Begeht er angesichts dieser Stimmung nicht politisch Harakiri?

Nein, aber das Plebiszit wird ein Ritt auf der Rasierklinge. Papandreou will ein positives Votum der Griechen. Das geht aber nur, wenn man Genaueres zu den Ausführungsbestimmungen des Schuldenschnitts weiß. Er hat nun ein Werkzeug in der Hand, mit dem er die europäischen Mitverhandler auf eine Linie bringen kann, die für Griechenland günstig ist. Die Europäer wissen, dass eine Ablehnung den gesamten Euro-Raum gefährdet.

Will Papandreou mit dem Plebiszit die EU-Partner erpressen?

Ich würde nicht von Erpressung reden.
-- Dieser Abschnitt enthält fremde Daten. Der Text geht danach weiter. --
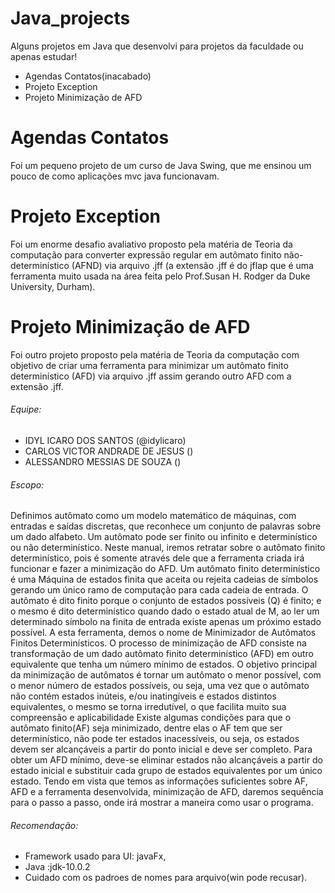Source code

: # Java_projects

Alguns projetos em Java que desenvolvi para projetos da faculdade ou apenas estudar!
- Agendas Contatos(inacabado)
- Projeto Exception
- Projeto Minimização de AFD

# Agendas Contatos

Foi um pequeno projeto de um curso de Java Swing, que me ensinou um pouco de como aplicações mvc java funcionavam.

# Projeto Exception

Foi um enorme desafio avaliativo proposto pela matéria de Teoria da computação para converter expressão regular em autômato finito não-determinístico (AFND) via arquivo .jff (a extensão .jff é do jflap que é uma ferramenta muito usada na área feita pelo Prof.Susan H. Rodger da Duke University, Durham). 

# Projeto Minimização de AFD

Foi outro projeto proposto pela matéria de Teoria da computação com objetivo de criar uma ferramenta para minimizar um autômato finito determinístico (AFD) via arquivo .jff assim gerando outro AFD com a extensão .jff.

###### Equipe:
 - IDYL ICARO DOS SANTOS (@idylicaro)
 - CARLOS VICTOR ANDRADE DE JESUS ()
 - ALESSANDRO MESSIAS DE SOUZA ()
  
###### Escopo:
  Definimos autômato como um modelo matemático de máquinas, com entradas e saídas discretas, que reconhece um conjunto de palavras sobre um dado alfabeto. Um autômato pode ser finito ou infinito e determinístico ou não determinístico. Neste manual, iremos retratar sobre o autômato finito determinístico, pois é somente através dele que a ferramenta criada irá funcionar e fazer a minimização do AFD.
  Um autômato finito determinístico é uma Máquina de estados finita que aceita ou rejeita cadeias de símbolos gerando um único ramo de computação para cada cadeia de entrada. O autômato é dito finito porque o conjunto de estados possíveis (Q) é finito; e o mesmo é dito determinístico quando dado o estado atual de M, ao ler um determinado símbolo na finita de entrada existe apenas um próximo estado possível.
  A esta ferramenta, demos o nome de Minimizador de Autômatos Finitos Determinísticos. O processo de minimização de AFD consiste na transformação de um dado autômato finito determinístico (AFD) em outro equivalente que tenha um número mínimo de estados. 
    O objetivo principal da minimização de autômatos é tornar um autômato o menor possível, com o menor número de estados possíveis, ou seja, uma vez que o autômato não contém estados inúteis, e/ou inatingíveis e estados distintos equivalentes, o mesmo se torna irredutível, o que facilita muito sua compreensão e aplicabilidade
    Existe algumas condições para que o autômato finito(AF) seja minimizado, dentre elas o AF tem que ser determinístico, não pode ter estados inacessíveis, ou seja, os estados devem ser alcançáveis a partir do ponto inicial e deve ser completo. Para obter um AFD mínimo, deve-se eliminar estados não alcançáveis a partir do estado inicial e substituir cada grupo de estados equivalentes por um único estado. 
    Tendo em vista que temos as informações suficientes sobre AF, AFD e a ferramenta desenvolvida, minimização de AFD, daremos sequência para o passo a passo, onde irá mostrar a maneira como usar o programa.

 ###### Recomendação:
 - Framework usado para UI: javaFx,
 - Java :jdk-10.0.2
 - Cuidado com os padroes de nomes para arquivo(win pode recusar).
  
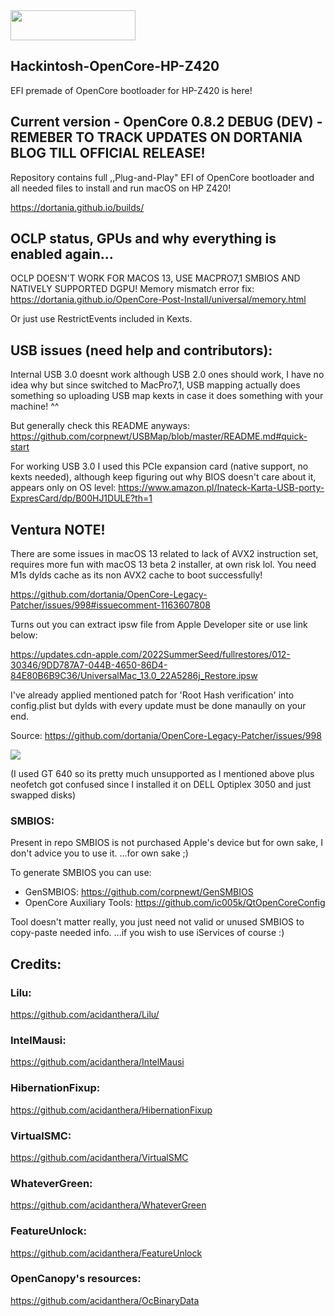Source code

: <img src="https://github.com/acidanthera/OpenCorePkg/blob/master/Docs/Logos/OpenCore_with_text_Small.png" width="200" height="48"/>

## Hackintosh-OpenCore-HP-Z420
EFI premade of OpenCore bootloader for HP-Z420 is here!

## Current version - OpenCore 0.8.2 DEBUG (DEV) - REMEBER TO TRACK UPDATES ON DORTANIA BLOG TILL OFFICIAL RELEASE!
Repository contains full ,,Plug-and-Play" EFI of OpenCore bootloader and
all needed files to install and run macOS on HP Z420!

https://dortania.github.io/builds/

## OCLP status, GPUs and why everything is enabled again...

OCLP DOESN'T WORK FOR MACOS 13, USE MACPRO7,1 SMBIOS AND NATIVELY SUPPORTED DGPU!
Memory mismatch error fix: https://dortania.github.io/OpenCore-Post-Install/universal/memory.html

Or just use RestrictEvents included in Kexts.

## USB issues (need help and contributors):

Internal USB 3.0 doesnt work although USB 2.0 ones should work, I have no idea why but since switched to MacPro7,1, USB mapping actually does something so uploading USB map kexts in case it does something with your machine! ^^ 

But generally check this README anyways:
https://github.com/corpnewt/USBMap/blob/master/README.md#quick-start


For working USB 3.0 I used this PCIe expansion card (native support, no kexts needed), although keep figuring out why BIOS doesn't care about it, appears only on OS level:
https://www.amazon.pl/Inateck-Karta-USB-porty-ExpresCard/dp/B00HJ1DULE?th=1

## Ventura NOTE!

There are some issues in macOS 13 related to lack of AVX2 instruction set, requires more fun with macOS 13 beta 2 installer, at own risk lol.
You need M1s dylds cache as its non AVX2 cache to boot successfully!

https://github.com/dortania/OpenCore-Legacy-Patcher/issues/998#issuecomment-1163607808

Turns out you can extract ipsw file from Apple Developer site or use link below:

https://updates.cdn-apple.com/2022SummerSeed/fullrestores/012-30346/9DD787A7-044B-4650-86D4-84E80B6B9C36/UniversalMac_13.0_22A5286j_Restore.ipsw

I've already applied mentioned patch for 'Root Hash verification' into config.plist but dylds with every update must be done manaully on your end.

Source: https://github.com/dortania/OpenCore-Legacy-Patcher/issues/998

<img src="https://cdn.discordapp.com/attachments/724306793819275309/989151977759989760/unknown.png">

(I used GT 640 so its pretty much unsupported as I mentioned above plus neofetch got confused since I installed it on DELL Optiplex 3050 and just swapped disks)

### SMBIOS:
Present in repo SMBIOS is not purchased Apple's device but for own sake, I don't advice you to use it.
...for own sake ;)

To generate SMBIOS you can use:
* GenSMBIOS:
https://github.com/corpnewt/GenSMBIOS
* OpenCore Auxiliary Tools:
https://github.com/ic005k/QtOpenCoreConfig

Tool doesn't matter really, you just need not valid or unused SMBIOS to copy-paste needed info.
...if you wish to use iServices of course :)

## Credits:

### Lilu:
https://github.com/acidanthera/Lilu/
### IntelMausi:
https://github.com/acidanthera/IntelMausi
### HibernationFixup:
https://github.com/acidanthera/HibernationFixup
### VirtualSMC:
https://github.com/acidanthera/VirtualSMC
### WhateverGreen:
https://github.com/acidanthera/WhateverGreen
### FeatureUnlock:
https://github.com/acidanthera/FeatureUnlock
### OpenCanopy's resources:
https://github.com/acidanthera/OcBinaryData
Ich sehe ein Aufbegehren der Griechen gegen eine Politik der eigenen Regierung, die ohne Widerstand Vorgaben der EU-Partner und der Finanzmärkte übernahm. Papandreou hat verstanden, dass er nicht dauerhaft gegen sein eigenes Volk regieren kann. Jetzt muss man sich in den Hauptstädten Europas Gedanken machen, ob es richtig war, ein Erstickungsprogramm für die griechische Wirtschaft ohne Rücksicht auf die Menschen durchzupauken. Umgekehrt muss Papandreou versuchen, in einem nationalen Dialog die Opposition und die Gewerkschaften einzubinden.

Genügt es nicht, den Griechen zu sagen, dass eine Ablehnung sie noch weit teurer kommt?

Nein, das genügt eben nicht. Es gibt in Griechenland ernst zu nehmende Stimmen, die eine Entwicklung des Landes hin zu einer Diktatur für möglich halten. Vielen Griechen droht nun die Verarmung. Im Moment ist der Zorn groß, weil die Menschen hungern. Wenn aber eines Tages auch die Kinder hungern, wird der Zorn der Verzweiflung Platz machen. Welche Präzisierung des Rettungspakets soll Papandreou denn durchsetzen? Der Schuldenschnitt muss nicht nur die Märkte beruhigen, sondern wirklich zu einer Schuldenreduzierung führen. Griechische Banken, Versicherungen und Pensionsfonds müssen eine Überlebenschance bekommen, weil sonst der griechische Sozialstaat kollabiert. Schließlich darf die Privatisierung nicht zu einem vollständigen Ausverkauf des Landes an Nicht-Griechen führen. FDP-Fraktionschef Rainer Brüderle spricht schon vom griechischen Staatsbankrott. Ist es sinnvoll, aus Berlin ein Scheitern des Referendums zu beschwören? Nein. Solche Äußerungen spielen den Gegnern des Euro-Rettungspakets in Griechenland in die Hände. Ich schätze Rainer Brüderle sehr. Ich rate ihm aber, sich im Gespräch mit Griechen ein Bild zu machen. Wir dürfen nicht dazu beitragen, dass uns am Ende der Euro um die Ohren fliegt.